A tensor containing all the states in the batch.

Return type:

torchtyping.TensorType[batch, policy_input_dim]

state2readable(state)[source]

Converts a state (a list of positions) into a human-readable string representing a state. Angles are converted into degrees in [0, 360]

Parameters:

state (List)

Return type:

str

readable2state(readable)[source]

Converts a human-readable string representing a state into a state as a list of positions. Angles are converted back to radians.

Parameters:

readable (str)

Return type:

List

sample_actions_batch(policy_outputs, mask=None, states_from=None, is_backward=False, random_action_prob=0.0, temperature_logits=1.0)[source]

Samples a batch of actions from a batch of policy outputs. The angle increments that form the actions are sampled from a mixture of Von Mises distributions.

A distinction between forward and backward actions is made and specified by the argument is_backward, in order to account for the following special cases:

Forward:

  • If the number of steps is equal to the maximum, then the only valid action is EOS.

Backward:

  • If the number of steps is equal to 1, then the only valid action is to return to the source. The specific action depends on the current state.

Parameters:
  • policy_outputs (tensor) – The output of the GFlowNet policy model.

  • mask (tensor) – The mask containing information about special cases.

  • states_from (tensor) – The states originating the actions, in GFlowNet format.

  • is_backward (bool) – True if the actions are backward, False if the actions are forward (default).

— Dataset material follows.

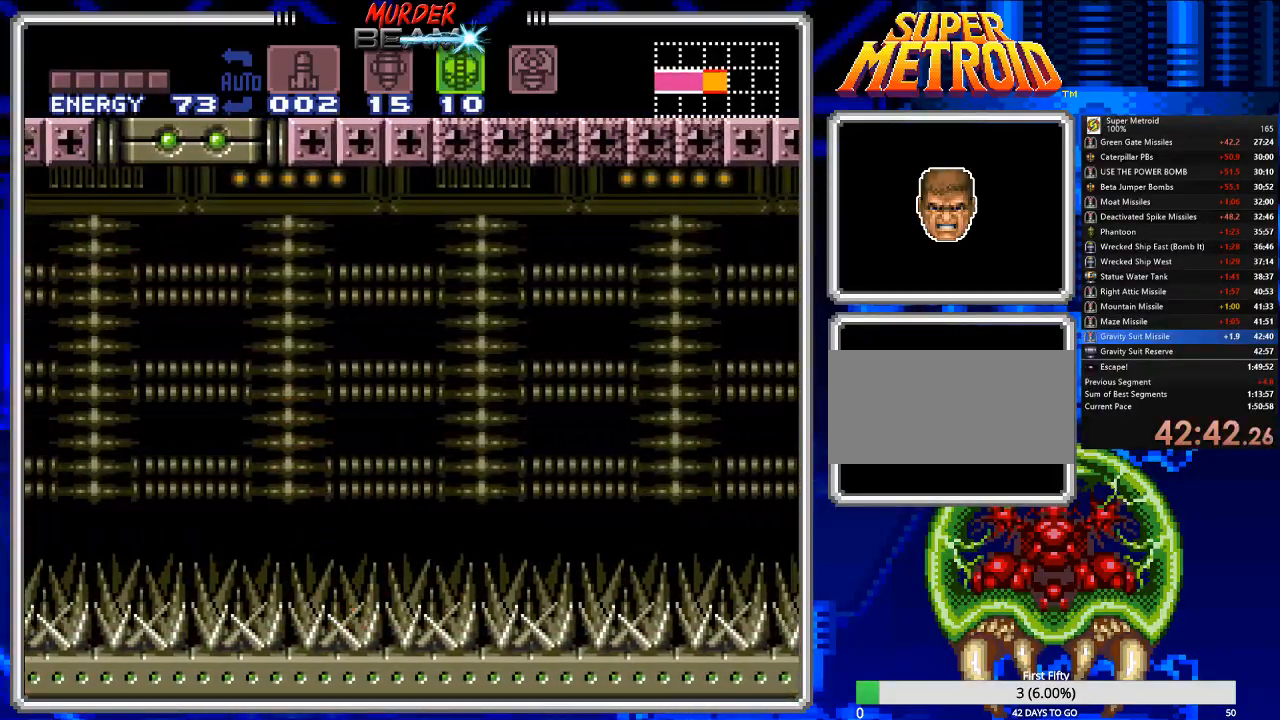
{"buttons": ["B", "DPAD_RIGHT"], "events": []}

  • random_action_prob (float, optional) – The probability of sampling a random action.

  • temperature_logits (float, optional) – A scalar by which the model outputs are divided to temper the sampling distribution.

Return type:

Tuple[List[Tuple], torchtyping.TensorType[ContinuousTorus.sample_actions_batch.n_states]]

get_logprobs(policy_outputs, actions, mask, states_from=None, is_backward=False)[source]

Computes log probabilities of actions given policy outputs and actions.

Parameters:
  • policy_outputs (tensor) – The output of the GFlowNet policy model.

  • mask (tensor) – The mask containing information special cases.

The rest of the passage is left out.